Other notable changes from SOP 50 10 8 include:

• SBA Lenders are now required to enter into E-Tran 100% of direct and indirect owners of the applicant’s business,
• The 7(a) Standard loan amount starts at $350,000 instead of $500,000, which effectively adjusts the threshold for 7(a) Small loans, and
• The processing of loans under the Preferred Lender Program (PLP) delegated authority.

SOP 50 10 8 will bring about different changes to different folks and the SBA is advising users to fully read it to ensure their understanding of all changes. See SBA Information Notice 5000-868665 detailing the issuance of SOP 50 10 8 with technical updates.

Deposit

Funds availability compliance updates

Financial institutions are reminded that amendments to Regulation CC (“Reg CC”), which implement inflation-based adjustments to funds availability dollar thresholds, take effect July 1, 2025.

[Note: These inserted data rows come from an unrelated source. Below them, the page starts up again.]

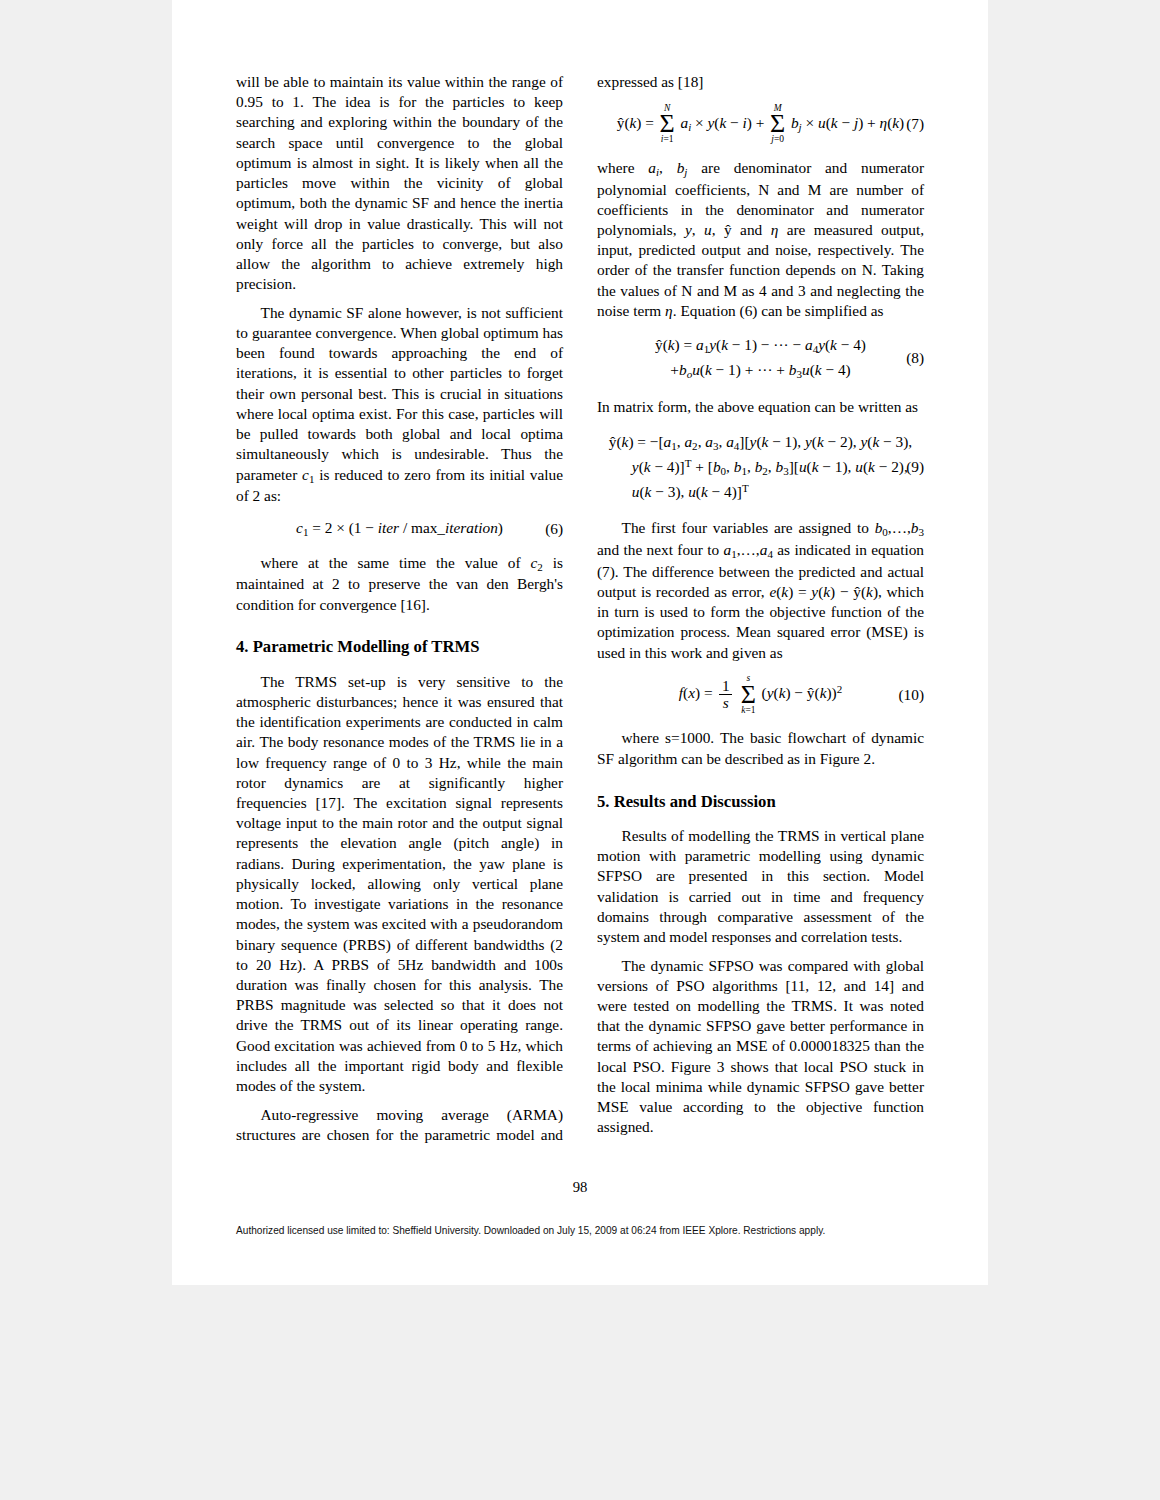will be able to maintain its value within the range of 0.95 to 1. The idea is for the particles to keep searching and exploring within the boundary of the search space until convergence to the global optimum is almost in sight. It is likely when all the particles move within the vicinity of global optimum, both the dynamic SF and hence the inertia weight will drop in value drastically. This will not only force all the particles to converge, but also allow the algorithm to achieve extremely high precision.
The dynamic SF alone however, is not sufficient to guarantee convergence. When global optimum has been found towards approaching the end of iterations, it is essential to other particles to forget their own personal best. This is crucial in situations where local optima exist. For this case, particles will be pulled towards both global and local optima simultaneously which is undesirable. Thus the parameter c1 is reduced to zero from its initial value of 2 as:
c1 = 2 × (1 − iter / max_iteration) (6)
where at the same time the value of c2 is maintained at 2 to preserve the van den Bergh's condition for convergence [16].
4. Parametric Modelling of TRMS
The TRMS set-up is very sensitive to the atmospheric disturbances; hence it was ensured that the identification experiments are conducted in calm air. The body resonance modes of the TRMS lie in a low frequency range of 0 to 3 Hz, while the main rotor dynamics are at significantly higher frequencies [17]. The excitation signal represents voltage input to the main rotor and the output signal represents the elevation angle (pitch angle) in radians. During experimentation, the yaw plane is physically locked, allowing only vertical plane motion. To investigate variations in the resonance modes, the system was excited with a pseudorandom binary sequence (PRBS) of different bandwidths (2 to 20 Hz). A PRBS of 5Hz bandwidth and 100s duration was finally chosen for this analysis. The PRBS magnitude was selected so that it does not drive the TRMS out of its linear operating range. Good excitation was achieved from 0 to 5 Hz, which includes all the important rigid body and flexible modes of the system.
Auto-regressive moving average (ARMA) structures are chosen for the parametric model and expressed as [18]
ŷ(k) = NΣi=1 ai × y(k − i) + MΣj=0 bj × u(k − j) + η(k) (7)
where ai, bj are denominator and numerator polynomial coefficients, N and M are number of coefficients in the denominator and numerator polynomials, y, u, ŷ and η are measured output, input, predicted output and noise, respectively. The order of the transfer function depends on N. Taking the values of N and M as 4 and 3 and neglecting the noise term η. Equation (6) can be simplified as
ŷ(k) = a1y(k − 1) − ··· − a4y(k − 4) +bou(k − 1) + ··· + b3u(k − 4) (8)
In matrix form, the above equation can be written as
ŷ(k) = −[a1, a2, a3, a4][y(k − 1), y(k − 2), y(k − 3), y(k − 4)]T + [b0, b1, b2, b3][u(k − 1), u(k − 2), u(k − 3), u(k − 4)]T (9)
The first four variables are assigned to b0,…,b3 and the next four to a1,…,a4 as indicated in equation (7). The difference between the predicted and actual output is recorded as error, e(k) = y(k) − ŷ(k), which in turn is used to form the objective function of the optimization process. Mean squared error (MSE) is used in this work and given as
f(x) = 1 s sΣk=1 (y(k) − ŷ(k))2 (10)
where s=1000. The basic flowchart of dynamic SF algorithm can be described as in Figure 2.
5. Results and Discussion
Results of modelling the TRMS in vertical plane motion with parametric modelling using dynamic SFPSO are presented in this section. Model validation is carried out in time and frequency domains through comparative assessment of the system and model responses and correlation tests.
The dynamic SFPSO was compared with global versions of PSO algorithms [11, 12, and 14] and were tested on modelling the TRMS. It was noted that the dynamic SFPSO gave better performance in terms of achieving an MSE of 0.000018325 than the local PSO. Figure 3 shows that local PSO stuck in the local minima while dynamic SFPSO gave better MSE value according to the objective function assigned.
98
Authorized licensed use limited to: Sheffield University. Downloaded on July 15, 2009 at 06:24 from IEEE Xplore. Restrictions apply.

The amendments to the dollar thresholds impact both funds availability disclosures and deposit hold notices. Financial institutions must ensure they are using documents that include the adjusted dollar thresholds no later than the effective date. They must also notify existing customers of the changes to their funds availability disclosures as required by Reg CC and ensure that corresponding system updates are made to align with the changes.

Please refer to our Compliance Alerts issued in May 2024¹ and April 2025¹ for more information about the Reg CC amendments, document impacts and notice requirements.

Question of the quarter

Question: Our financial institution was advised to include “voice biometrics” in the “What?” section of the federal privacy disclosure. Is this a change that is required to comply with requirements for use of the model privacy form?

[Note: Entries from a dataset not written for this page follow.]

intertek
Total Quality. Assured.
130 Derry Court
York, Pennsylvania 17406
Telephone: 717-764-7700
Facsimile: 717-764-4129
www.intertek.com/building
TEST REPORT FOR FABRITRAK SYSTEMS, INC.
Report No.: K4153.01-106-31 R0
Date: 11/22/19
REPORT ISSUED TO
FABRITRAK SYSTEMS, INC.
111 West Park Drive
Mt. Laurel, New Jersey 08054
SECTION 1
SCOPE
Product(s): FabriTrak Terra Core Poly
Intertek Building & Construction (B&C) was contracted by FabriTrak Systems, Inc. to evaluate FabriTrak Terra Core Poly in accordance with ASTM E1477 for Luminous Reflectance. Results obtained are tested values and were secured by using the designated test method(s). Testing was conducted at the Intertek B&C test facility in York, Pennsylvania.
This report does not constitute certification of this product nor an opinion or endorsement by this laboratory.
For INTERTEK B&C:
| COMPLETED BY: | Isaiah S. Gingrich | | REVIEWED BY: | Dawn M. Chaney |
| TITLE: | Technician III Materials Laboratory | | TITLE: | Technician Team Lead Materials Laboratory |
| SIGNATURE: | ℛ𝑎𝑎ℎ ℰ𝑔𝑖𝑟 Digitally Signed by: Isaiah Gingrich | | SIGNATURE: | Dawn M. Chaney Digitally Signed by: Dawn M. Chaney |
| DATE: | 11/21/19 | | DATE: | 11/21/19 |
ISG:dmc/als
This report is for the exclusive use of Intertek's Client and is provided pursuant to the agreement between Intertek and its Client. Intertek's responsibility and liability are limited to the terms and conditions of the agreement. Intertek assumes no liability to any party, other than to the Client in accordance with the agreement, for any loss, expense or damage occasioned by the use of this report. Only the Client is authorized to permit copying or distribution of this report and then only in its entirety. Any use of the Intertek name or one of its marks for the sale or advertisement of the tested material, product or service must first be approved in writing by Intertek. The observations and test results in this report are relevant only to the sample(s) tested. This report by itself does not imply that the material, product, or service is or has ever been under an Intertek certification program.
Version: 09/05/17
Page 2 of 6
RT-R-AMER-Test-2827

Answer: No. The General Instructions in the Appendix to Part 1016 (Regulation P) set out requirements for the design, content and use of the regulation’s model privacy form. They state: “The model form is a standardized form, including page layout, content, format, style, pagination and shading. Institutions seeking to obtain the safe harbor through use of the model form may modify it only as described in these Instructions.”

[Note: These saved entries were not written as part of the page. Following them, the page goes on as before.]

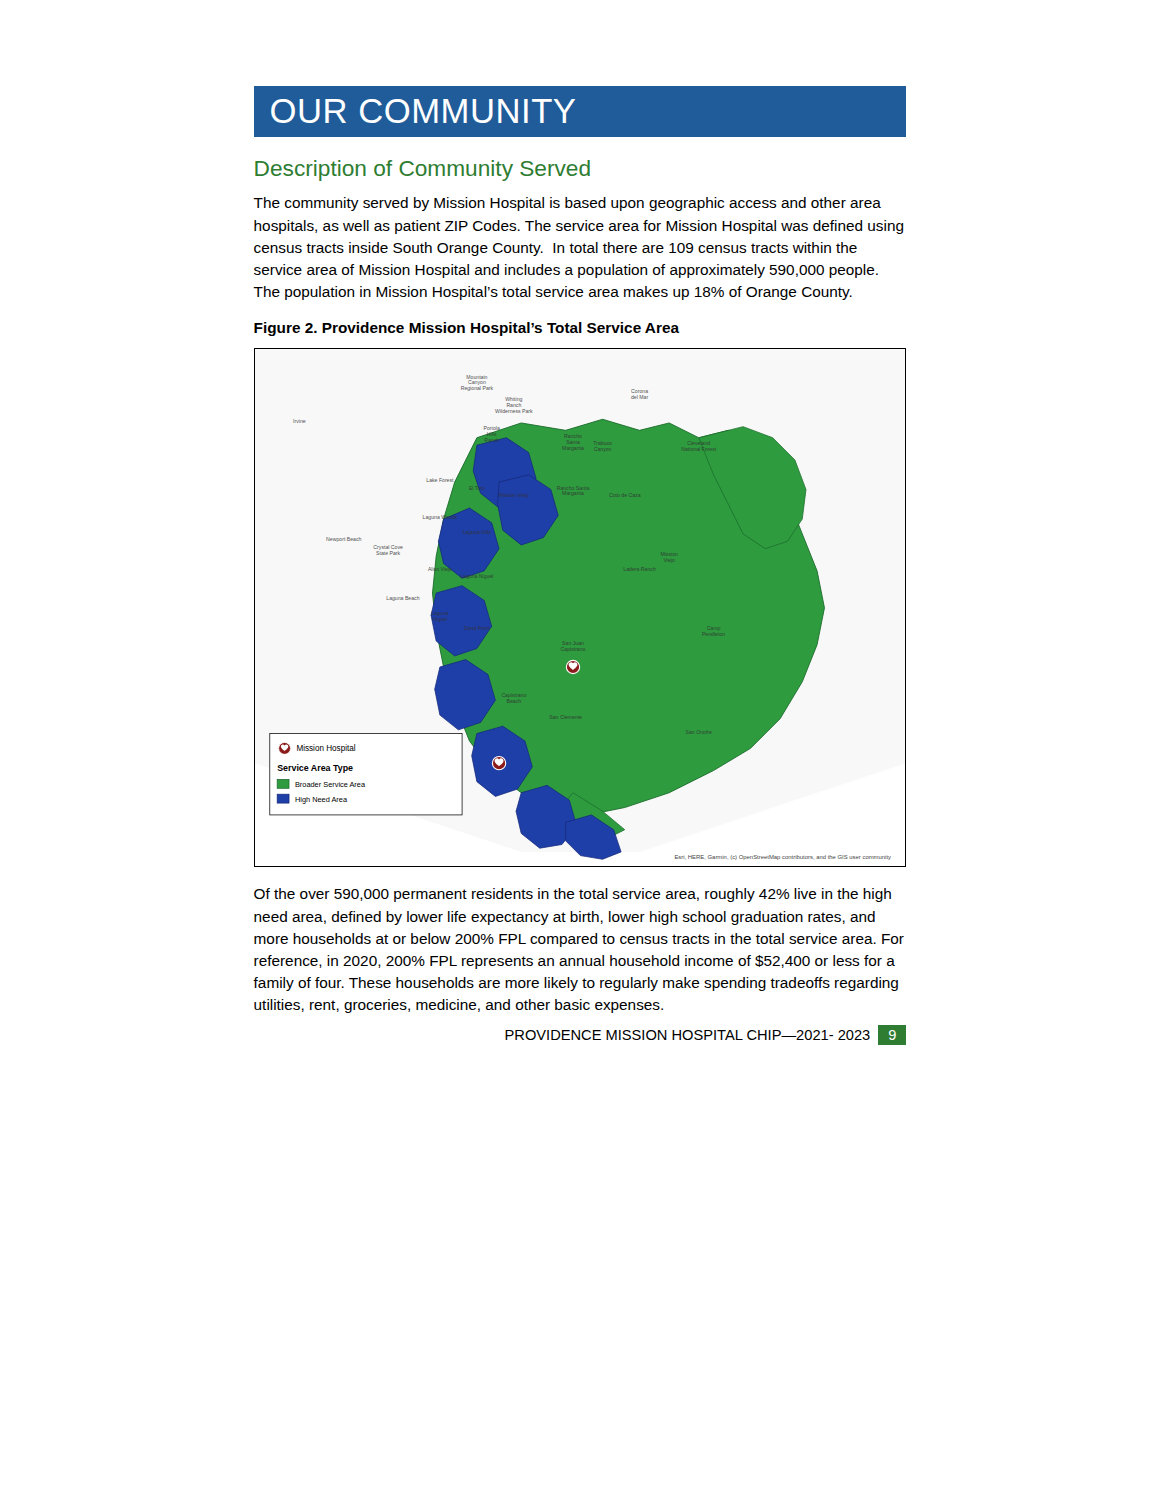OUR COMMUNITY
Description of Community Served
The community served by Mission Hospital is based upon geographic access and other area hospitals, as well as patient ZIP Codes. The service area for Mission Hospital was defined using census tracts inside South Orange County. In total there are 109 census tracts within the service area of Mission Hospital and includes a population of approximately 590,000 people. The population in Mission Hospital’s total service area makes up 18% of Orange County.
Figure 2. Providence Mission Hospital’s Total Service Area
Mountain Canyon Regional Park Whiting Ranch Wilderness Park Irvine Portola Hills Ranch Rancho Santa Margarita Trabuco Canyon Corona del Mar Cleveland National Forest Lake Forest El Toro Mission Viejo Rancho Santa Margarita Coto de Caza Laguna Woods Laguna Hills Newport Beach Crystal Cove State Park Aliso Viejo Laguna Niguel Ladera Ranch Mission Viejo Laguna Beach Laguna Niguel Dana Point San Juan Capistrano Camp Pendleton Capistrano Beach San Clemente San Onofre Mission Hospital Service Area Type Broader Service Area High Need Area Esri, HERE, Garmin, (c) OpenStreetMap contributors, and the GIS user community
Of the over 590,000 permanent residents in the total service area, roughly 42% live in the high need area, defined by lower life expectancy at birth, lower high school graduation rates, and more households at or below 200% FPL compared to census tracts in the total service area. For reference, in 2020, 200% FPL represents an annual household income of $52,400 or less for a family of four. These households are more likely to regularly make spending tradeoffs regarding utilities, rent, groceries, medicine, and other basic expenses.
PROVIDENCE MISSION HOSPITAL CHIP—2021- 2023 9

The Instructions for the content of the model form’s “What?” section require a financial institution to display a bulleted list that identifies the types of personal information it collects and shares. Along with “Social Security number,” the financial institution must use five descriptive terms from a prescribed list in the Instructions (e.g., account balances, payment history, credit scores, etc.). Voice biometrics is not an option appearing on that list.

A financial institution that does not follow the model form instructions, whether pertaining to this or any other section of the disclosure, could jeopardize its safe harbor protections.